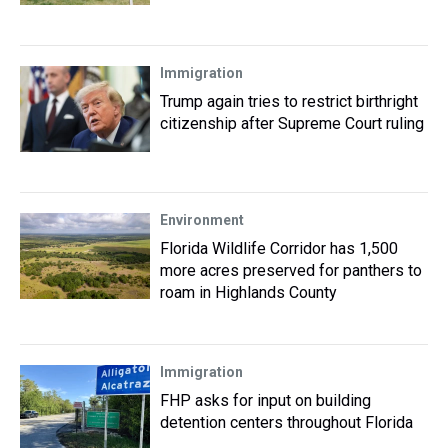
Immigration
Trump again tries to restrict birthright
citizenship after Supreme Court ruling
Environment
Florida Wildlife Corridor has 1,500
more acres preserved for panthers to
roam in Highlands County
Immigration
FHP asks for input on building
detention centers throughout Florida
§ §
= Job =
Rewrite the text from the rows with every "Immigration" changed to "Border Policy" and nothing else altered, leaving out the pictures.

= Exercise response =
Border Policy
Trump again tries to restrict birthright
citizenship after Supreme Court ruling
Environment
Florida Wildlife Corridor has 1,500
more acres preserved for panthers to
roam in Highlands County
Border Policy
FHP asks for input on building
detention centers throughout Florida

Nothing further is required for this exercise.